The book launches into it subject matter without much scene setting - it's a short book so that is good - but then it continues with minimal explanation. The first chapter is about cleaning up address data using a regular expression. If you know about regular expressions then it is obvious - if you don't then you won't really follow.
From here we have getting geocoding data from Yahoo, parsing XML and constructing a geographical map. All very simple uses of standard programming facilities in R, or in packages you can add to R. The explanations are not great and if you know R the only thing you are going to get from this chapter is that R can do this. If you don't know R then it might be an incentive to learn it.

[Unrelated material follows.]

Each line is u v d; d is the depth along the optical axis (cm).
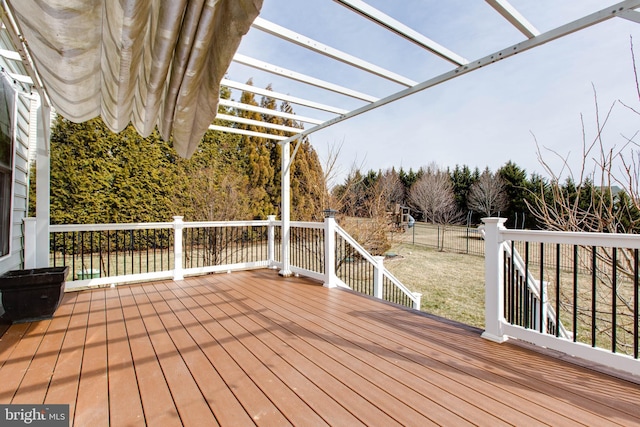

Chapter 2, the final chapter, is about adding statistics to the map. Essentially it shows how to acquire and manipulate census data and do standard things like produce correlation plots. This isn't really a "mashup" because the new data aren't used in conjunction with the original map. This is far less impressive as a project using R than the previous example.
The book finishes with an appendix on getting and using R. It is just over a page and entirely pointless in a book of this length.
This is more an essay or a magazine article than a book. If it was full of amazing nuggets of information it might be worth the paper it was printed on, but it isn't. It is very fast moving and fails to set up the problem about to be solved and fails to discuss the solution to the problem that wasn't set up.
Unless you are a struggling R beginner and want to use the book as a crib sheet to implement the same sort of project, or if you just want proof that R can do this, then avoid this book.